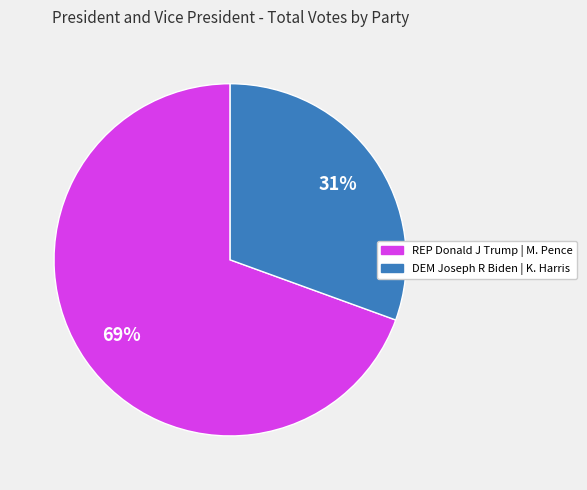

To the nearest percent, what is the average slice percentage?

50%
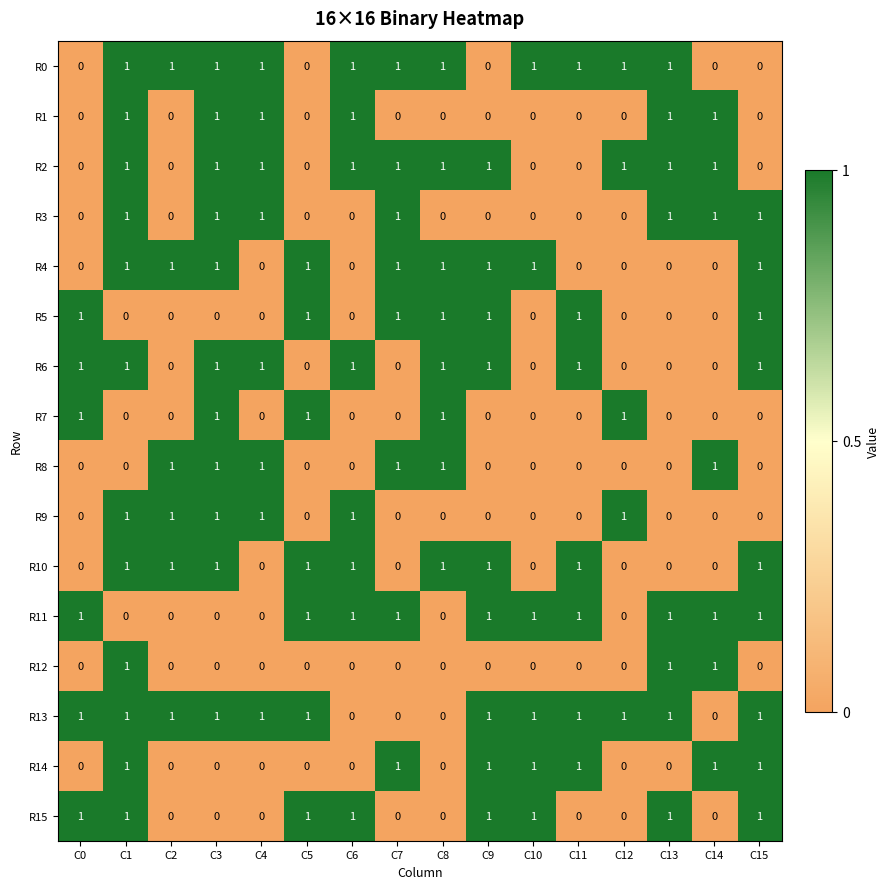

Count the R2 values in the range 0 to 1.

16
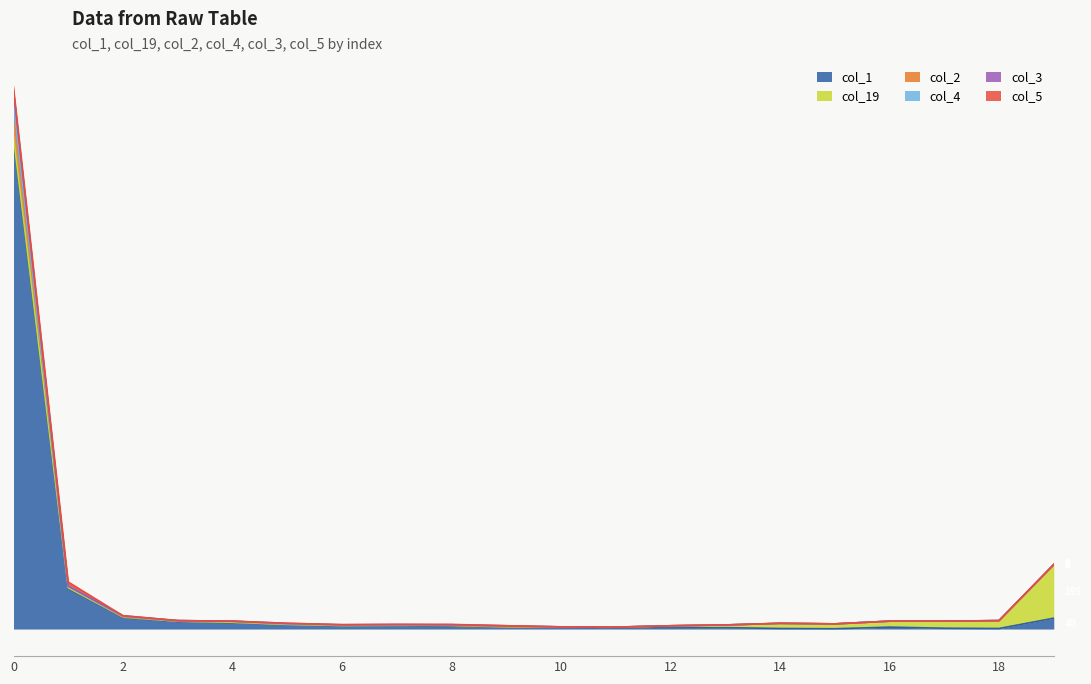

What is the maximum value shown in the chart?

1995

◇ ◇ ◇ ◇

Format the listing above as a JSON list of strings, one string per line, skipping blank lines and leaving out the pictures.

* **Task response**:
[
  "To the nearest percent, what is the average slice percentage?",
  "50%",
  "Count the R2 values in the range 0 to 1.",
  "16",
  "What is the maximum value shown in the chart?",
  "1995"
]